===== KUTIPAN

Sabtu, 17 Mei 2014

Mencapai Pulau Penyengat



KETIKA membaca-baca bacaan tentang budaya Melayu, salah satunya mula pertama aku mengenal nama Pulau Penyengat. Terutama bila penulis-penulis di Pekanbaru, Riau, mengirimkan tulisan-tulisan seni dan budaya daerah mereka ke media cetak terbitan Padang, Sumatera Barat (Sumbar), yang menjadi salah satu sumber bacaan sehari-hariku pada masa dahulu. Ketika di Provinsi Riau belum ada penerbitan suratkabar harian, hanya mengandalkan media local terbitan dari provinsi tetangganya yakni Sumbar, selain media terbitan Jakarta.


Media cetak dari Sumbar adalah  tempat mempublikasikan tulisan-tulisan seni budaya atau pun karya sastra seniman Riau sampai awal tahun 1990-an. Semisal nama-nama, Idrus Tintin, BM Syamsudin, Ediruslan P. Amanriza, Dasri Al-Mubary, sampai kepada Fakhrunas MA Jabbar.

==========
===== BAGIAN DATA

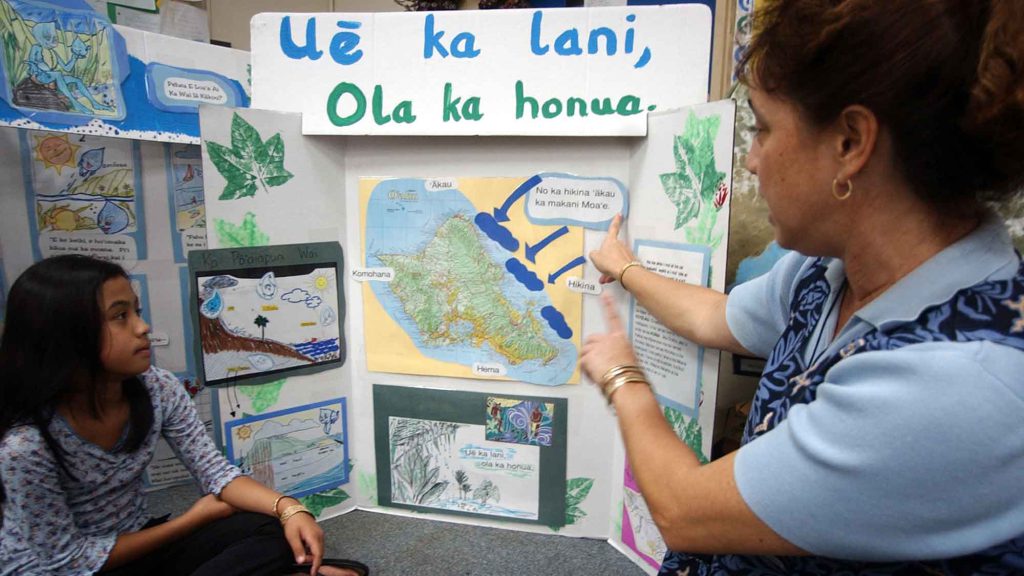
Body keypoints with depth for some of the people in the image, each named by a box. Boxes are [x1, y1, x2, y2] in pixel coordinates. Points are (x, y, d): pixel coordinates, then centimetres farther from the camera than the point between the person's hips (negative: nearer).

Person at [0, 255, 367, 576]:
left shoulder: (157, 389, -13)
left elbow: (216, 471, -9)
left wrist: (288, 508, -28)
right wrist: (193, 519, -13)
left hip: (135, 543, 5)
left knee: (272, 531, -20)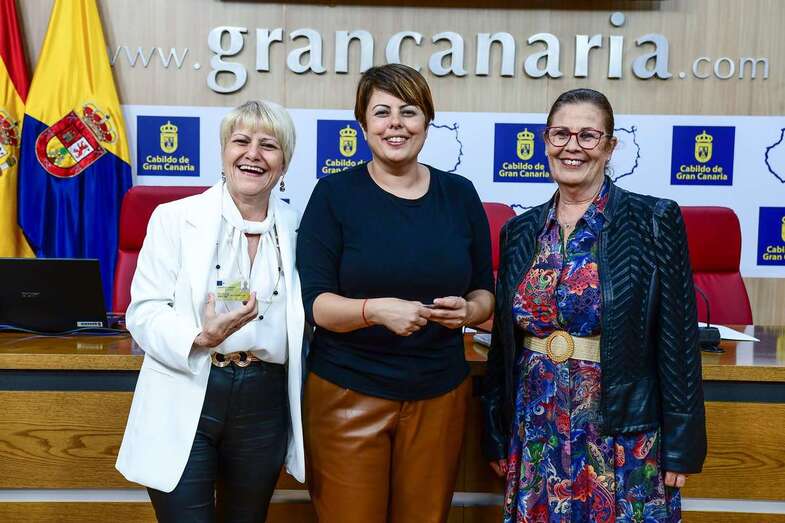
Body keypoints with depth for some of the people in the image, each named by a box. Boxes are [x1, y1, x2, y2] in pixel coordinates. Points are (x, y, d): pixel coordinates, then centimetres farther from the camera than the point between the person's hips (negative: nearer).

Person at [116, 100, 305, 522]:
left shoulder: (296, 228, 6)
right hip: (186, 403, -3)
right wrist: (201, 336, -24)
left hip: (264, 403, 3)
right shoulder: (174, 218, -3)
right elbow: (143, 312, -7)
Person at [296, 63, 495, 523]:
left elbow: (485, 292, 11)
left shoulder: (460, 194, 5)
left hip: (440, 394, 3)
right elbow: (314, 302, -9)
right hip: (348, 393, -2)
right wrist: (376, 309, -26)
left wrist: (468, 309, -12)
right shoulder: (334, 193, -4)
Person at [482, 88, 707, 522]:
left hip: (621, 440, -3)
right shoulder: (519, 231, 4)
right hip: (536, 436, 4)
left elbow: (678, 340, -7)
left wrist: (680, 446, -7)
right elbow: (502, 344, 8)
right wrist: (496, 436, 10)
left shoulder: (654, 221, -7)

==========

### TUGAS ANDA
1 - Menurut kutipan, mengapa penulis Riau dulu mengandalkan media cetak dari Sumatera Barat? Jelaskan dalam satu sampai tiga kalimat.
2 - Apakah pernyataan berikut sesuai dengan kutipan? Jawab ya atau tidak, lalu kutip kata-kata dari kutipan yang menentukan jawabannya. (a) Media cetak Sumbar menjadi tempat terbit tulisan seniman Riau sampai awal tahun 1990-an. (b) Idrus Tintin disebut sebagai salah satu seniman Riau. (c) Saat itu Provinsi Riau sudah punya surat kabar harian sendiri.
3 - Kembalikan bagian kutipan yang dimulai dengan "Mencapai Pulau Penyengat" dan berlanjut sampai "Fakhrunas MA Jabbar.", tanpa mengubah apa pun.
Data di atas tidak dipakai sama sekali dalam latihan ini.

### HASIL LATIHAN
1 - Waktu itu di Provinsi Riau belum ada penerbitan surat kabar harian. Karena itu, yang diandalkan adalah media lokal dari provinsi tetangganya, yaitu Sumbar, selain media terbitan Jakarta.

2 -
(a) Ya: "Media cetak dari Sumbar adalah  tempat mempublikasikan tulisan-tulisan seni budaya atau pun karya sastra seniman Riau sampai awal tahun 1990-an."
(b) Ya: "Semisal nama-nama, Idrus Tintin"
(c) Tidak: "di Provinsi Riau belum ada penerbitan suratkabar harian"

3 -
Mencapai Pulau Penyengat



KETIKA membaca-baca bacaan tentang budaya Melayu, salah satunya mula pertama aku mengenal nama Pulau Penyengat. Terutama bila penulis-penulis di Pekanbaru, Riau, mengirimkan tulisan-tulisan seni dan budaya daerah mereka ke media cetak terbitan Padang, Sumatera Barat (Sumbar), yang menjadi salah satu sumber bacaan sehari-hariku pada masa dahulu. Ketika di Provinsi Riau belum ada penerbitan suratkabar harian, hanya mengandalkan media local terbitan dari provinsi tetangganya yakni Sumbar, selain media terbitan Jakarta.


Media cetak dari Sumbar adalah  tempat mempublikasikan tulisan-tulisan seni budaya atau pun karya sastra seniman Riau sampai awal tahun 1990-an. Semisal nama-nama, Idrus Tintin, BM Syamsudin, Ediruslan P. Amanriza, Dasri Al-Mubary, sampai kepada Fakhrunas MA Jabbar.